過去10年間で、マクドナルドは株式数を4分の1近く減らし、配当金を2倍超に増やしています。自社株買いと配当金の増加の両方を通じて、株主に資本を還元していることがわかります。本稿執筆時点で、マクドナルドの利回りは2.4%です。

マクドナルドは急成長しているビジネスではありません。しかし、景気減速や不況時にも業績を維持できる安定した企業を探している投資家にとっては、優れた安全な株式でしょう。

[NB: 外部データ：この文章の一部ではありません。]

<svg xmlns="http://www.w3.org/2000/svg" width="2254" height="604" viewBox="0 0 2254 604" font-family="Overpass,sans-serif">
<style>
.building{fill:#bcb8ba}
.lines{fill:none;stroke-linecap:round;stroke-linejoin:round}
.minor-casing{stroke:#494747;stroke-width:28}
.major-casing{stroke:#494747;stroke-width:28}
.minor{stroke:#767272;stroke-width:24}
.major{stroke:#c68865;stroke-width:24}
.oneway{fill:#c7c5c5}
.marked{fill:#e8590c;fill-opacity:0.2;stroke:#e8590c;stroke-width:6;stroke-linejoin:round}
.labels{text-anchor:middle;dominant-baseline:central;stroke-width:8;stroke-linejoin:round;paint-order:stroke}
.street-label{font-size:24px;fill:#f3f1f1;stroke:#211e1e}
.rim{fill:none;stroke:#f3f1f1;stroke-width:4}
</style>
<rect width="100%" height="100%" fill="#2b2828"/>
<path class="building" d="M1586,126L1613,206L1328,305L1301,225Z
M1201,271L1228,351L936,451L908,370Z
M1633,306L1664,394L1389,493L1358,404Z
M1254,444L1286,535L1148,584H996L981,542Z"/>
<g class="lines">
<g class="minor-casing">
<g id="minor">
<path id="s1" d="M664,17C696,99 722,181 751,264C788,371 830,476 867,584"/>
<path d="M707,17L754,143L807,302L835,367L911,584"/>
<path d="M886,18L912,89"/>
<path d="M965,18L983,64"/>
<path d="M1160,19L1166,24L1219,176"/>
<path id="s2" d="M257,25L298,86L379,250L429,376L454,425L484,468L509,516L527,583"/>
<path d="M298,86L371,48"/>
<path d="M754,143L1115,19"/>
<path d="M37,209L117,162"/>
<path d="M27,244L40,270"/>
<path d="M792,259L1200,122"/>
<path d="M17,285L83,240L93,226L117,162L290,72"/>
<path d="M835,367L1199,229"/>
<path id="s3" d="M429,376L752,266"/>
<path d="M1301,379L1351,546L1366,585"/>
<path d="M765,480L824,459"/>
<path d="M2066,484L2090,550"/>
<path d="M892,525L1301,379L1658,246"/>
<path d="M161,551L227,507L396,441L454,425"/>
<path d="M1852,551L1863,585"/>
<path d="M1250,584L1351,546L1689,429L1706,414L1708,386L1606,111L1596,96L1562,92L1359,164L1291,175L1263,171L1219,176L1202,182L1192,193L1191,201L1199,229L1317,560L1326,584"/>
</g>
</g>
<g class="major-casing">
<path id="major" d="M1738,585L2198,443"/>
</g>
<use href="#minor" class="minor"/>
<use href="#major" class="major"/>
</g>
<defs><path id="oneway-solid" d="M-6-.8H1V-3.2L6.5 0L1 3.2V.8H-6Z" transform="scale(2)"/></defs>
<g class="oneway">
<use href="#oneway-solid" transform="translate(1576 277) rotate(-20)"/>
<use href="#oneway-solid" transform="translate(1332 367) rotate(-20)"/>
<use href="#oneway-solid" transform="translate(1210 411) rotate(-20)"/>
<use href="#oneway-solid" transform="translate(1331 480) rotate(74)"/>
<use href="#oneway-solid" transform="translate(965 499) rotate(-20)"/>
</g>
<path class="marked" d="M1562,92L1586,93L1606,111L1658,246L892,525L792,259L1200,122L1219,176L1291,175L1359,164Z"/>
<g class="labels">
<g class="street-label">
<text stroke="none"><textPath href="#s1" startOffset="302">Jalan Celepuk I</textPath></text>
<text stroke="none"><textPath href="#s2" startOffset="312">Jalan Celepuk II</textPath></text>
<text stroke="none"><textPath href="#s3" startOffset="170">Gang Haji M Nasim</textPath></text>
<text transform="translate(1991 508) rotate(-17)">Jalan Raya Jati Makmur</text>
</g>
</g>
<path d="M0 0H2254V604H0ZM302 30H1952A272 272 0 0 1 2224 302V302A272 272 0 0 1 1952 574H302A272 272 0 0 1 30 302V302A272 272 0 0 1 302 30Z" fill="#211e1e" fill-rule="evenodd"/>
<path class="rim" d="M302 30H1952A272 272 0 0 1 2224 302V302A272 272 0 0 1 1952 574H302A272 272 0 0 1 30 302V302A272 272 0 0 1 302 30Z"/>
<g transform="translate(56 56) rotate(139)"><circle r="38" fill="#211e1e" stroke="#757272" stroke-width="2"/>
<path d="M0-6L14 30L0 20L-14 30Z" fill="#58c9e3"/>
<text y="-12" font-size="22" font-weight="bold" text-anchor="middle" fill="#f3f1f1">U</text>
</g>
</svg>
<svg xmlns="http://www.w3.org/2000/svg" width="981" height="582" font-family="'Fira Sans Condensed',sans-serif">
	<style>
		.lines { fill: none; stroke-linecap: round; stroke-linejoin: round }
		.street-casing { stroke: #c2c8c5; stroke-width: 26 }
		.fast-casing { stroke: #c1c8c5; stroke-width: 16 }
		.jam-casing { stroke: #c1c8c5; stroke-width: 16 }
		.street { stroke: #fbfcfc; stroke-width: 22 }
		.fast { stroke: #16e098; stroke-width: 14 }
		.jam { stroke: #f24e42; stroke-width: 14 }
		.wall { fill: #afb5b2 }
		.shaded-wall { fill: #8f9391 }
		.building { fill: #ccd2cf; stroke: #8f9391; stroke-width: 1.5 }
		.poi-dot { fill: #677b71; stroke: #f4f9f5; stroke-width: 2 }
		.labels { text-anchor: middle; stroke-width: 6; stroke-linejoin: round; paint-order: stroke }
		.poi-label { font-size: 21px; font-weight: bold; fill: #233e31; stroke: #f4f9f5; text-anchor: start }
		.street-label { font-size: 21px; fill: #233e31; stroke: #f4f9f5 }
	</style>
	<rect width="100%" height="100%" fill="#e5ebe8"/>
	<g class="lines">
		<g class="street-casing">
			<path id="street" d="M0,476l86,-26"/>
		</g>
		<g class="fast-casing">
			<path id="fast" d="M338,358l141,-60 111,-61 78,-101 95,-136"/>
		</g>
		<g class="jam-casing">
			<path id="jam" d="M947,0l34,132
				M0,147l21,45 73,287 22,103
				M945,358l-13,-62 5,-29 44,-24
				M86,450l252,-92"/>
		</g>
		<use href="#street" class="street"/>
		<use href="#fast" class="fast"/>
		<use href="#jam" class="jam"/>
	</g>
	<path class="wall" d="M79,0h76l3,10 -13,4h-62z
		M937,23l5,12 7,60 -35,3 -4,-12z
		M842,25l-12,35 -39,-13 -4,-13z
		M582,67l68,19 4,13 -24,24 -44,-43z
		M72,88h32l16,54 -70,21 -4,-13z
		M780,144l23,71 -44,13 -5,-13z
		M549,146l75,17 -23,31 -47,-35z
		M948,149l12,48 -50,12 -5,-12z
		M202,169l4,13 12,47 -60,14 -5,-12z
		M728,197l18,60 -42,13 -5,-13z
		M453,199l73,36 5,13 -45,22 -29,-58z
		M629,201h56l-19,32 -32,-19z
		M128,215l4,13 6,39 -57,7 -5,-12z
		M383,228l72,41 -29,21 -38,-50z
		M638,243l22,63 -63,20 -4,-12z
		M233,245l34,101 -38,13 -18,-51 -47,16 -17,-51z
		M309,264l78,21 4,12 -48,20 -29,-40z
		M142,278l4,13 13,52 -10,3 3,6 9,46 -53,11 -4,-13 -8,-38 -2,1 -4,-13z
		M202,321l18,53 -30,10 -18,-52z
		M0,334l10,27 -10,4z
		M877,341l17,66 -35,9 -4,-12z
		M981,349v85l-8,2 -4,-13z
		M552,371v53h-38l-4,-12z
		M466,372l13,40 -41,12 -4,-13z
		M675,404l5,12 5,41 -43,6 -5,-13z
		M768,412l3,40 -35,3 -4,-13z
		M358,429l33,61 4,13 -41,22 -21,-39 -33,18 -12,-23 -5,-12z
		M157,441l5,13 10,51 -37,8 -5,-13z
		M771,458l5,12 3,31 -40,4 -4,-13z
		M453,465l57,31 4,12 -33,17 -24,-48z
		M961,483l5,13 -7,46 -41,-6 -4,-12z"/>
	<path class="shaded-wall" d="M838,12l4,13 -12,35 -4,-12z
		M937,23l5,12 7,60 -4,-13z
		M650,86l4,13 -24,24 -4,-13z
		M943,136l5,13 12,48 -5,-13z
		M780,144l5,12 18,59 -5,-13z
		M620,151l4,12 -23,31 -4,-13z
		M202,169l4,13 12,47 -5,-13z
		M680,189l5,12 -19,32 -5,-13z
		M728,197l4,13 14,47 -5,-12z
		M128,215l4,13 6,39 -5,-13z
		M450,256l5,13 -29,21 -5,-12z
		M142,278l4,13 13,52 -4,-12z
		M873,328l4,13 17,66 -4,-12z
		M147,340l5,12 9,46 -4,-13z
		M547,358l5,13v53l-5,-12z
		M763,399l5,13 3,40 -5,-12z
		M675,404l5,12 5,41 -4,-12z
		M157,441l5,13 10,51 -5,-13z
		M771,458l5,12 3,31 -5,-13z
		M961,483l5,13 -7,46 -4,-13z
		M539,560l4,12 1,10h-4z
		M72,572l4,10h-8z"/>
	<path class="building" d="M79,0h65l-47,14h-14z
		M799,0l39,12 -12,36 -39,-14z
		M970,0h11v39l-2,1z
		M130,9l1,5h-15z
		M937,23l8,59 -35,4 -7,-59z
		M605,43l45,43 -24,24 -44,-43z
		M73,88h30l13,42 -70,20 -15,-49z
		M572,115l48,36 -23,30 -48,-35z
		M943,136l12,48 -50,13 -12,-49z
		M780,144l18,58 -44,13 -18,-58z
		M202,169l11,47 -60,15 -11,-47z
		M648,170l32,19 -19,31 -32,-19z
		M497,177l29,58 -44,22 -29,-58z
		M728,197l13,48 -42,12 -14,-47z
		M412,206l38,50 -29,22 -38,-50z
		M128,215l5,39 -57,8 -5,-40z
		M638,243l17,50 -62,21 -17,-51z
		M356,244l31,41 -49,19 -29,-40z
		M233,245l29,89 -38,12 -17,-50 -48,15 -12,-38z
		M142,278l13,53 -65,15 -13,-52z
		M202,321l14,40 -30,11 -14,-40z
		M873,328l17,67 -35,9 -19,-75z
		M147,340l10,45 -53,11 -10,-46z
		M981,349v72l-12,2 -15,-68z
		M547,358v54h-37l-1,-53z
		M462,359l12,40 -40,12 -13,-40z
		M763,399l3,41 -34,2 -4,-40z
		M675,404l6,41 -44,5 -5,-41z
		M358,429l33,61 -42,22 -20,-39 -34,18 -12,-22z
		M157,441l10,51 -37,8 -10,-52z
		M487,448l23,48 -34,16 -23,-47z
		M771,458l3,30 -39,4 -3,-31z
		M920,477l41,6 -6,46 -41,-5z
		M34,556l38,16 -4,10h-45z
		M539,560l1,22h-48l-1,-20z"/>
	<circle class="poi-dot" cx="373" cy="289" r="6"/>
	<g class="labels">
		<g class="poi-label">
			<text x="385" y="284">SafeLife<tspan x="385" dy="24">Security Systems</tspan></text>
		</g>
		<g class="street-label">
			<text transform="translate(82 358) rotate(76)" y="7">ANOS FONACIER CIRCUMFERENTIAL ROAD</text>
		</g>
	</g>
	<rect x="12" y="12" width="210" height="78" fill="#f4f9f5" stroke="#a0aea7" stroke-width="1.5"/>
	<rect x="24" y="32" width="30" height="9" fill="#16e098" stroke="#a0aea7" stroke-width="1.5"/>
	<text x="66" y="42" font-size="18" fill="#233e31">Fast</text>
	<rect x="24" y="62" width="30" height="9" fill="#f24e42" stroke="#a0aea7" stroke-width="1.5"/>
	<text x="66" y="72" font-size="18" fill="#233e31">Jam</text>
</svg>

フランチャイズを多用するビジネスモデルは安定したキャッシュフローにつながり、予測可能な増配や自社株買いを支えています。

これらを総合すると、マクドナルドはリスク回避型の投資家や、株式市場全体がどのような動きをしていても頼りになる配当株を探している人にとって、じっくりと検討する価値があるかもしれません。

免責事項と開示事項  記事は一般的な情報提供のみを目的としたものであり、投資家に対する投資アドバイスではありません。元記事の筆者Daniel Foelberは、記載されているどの銘柄も保有していません。モトリーフール米国本社は、チポトレ・メキシカン・グリル、マイクロソフト、スターバックスの株式を保有し、推奨しています。モトリーフール米国本社は以下のオプションを推奨しています:マイクロソフトの2026年1月満期395ドルコールのロング、マイクロソフトの2026年1月満期405ドルコールのショート、チポトレ・メキシカン・グリルの2025年3月満期58ドルコールのショート。モトリーフール米国本社は情報開示方針を定めています。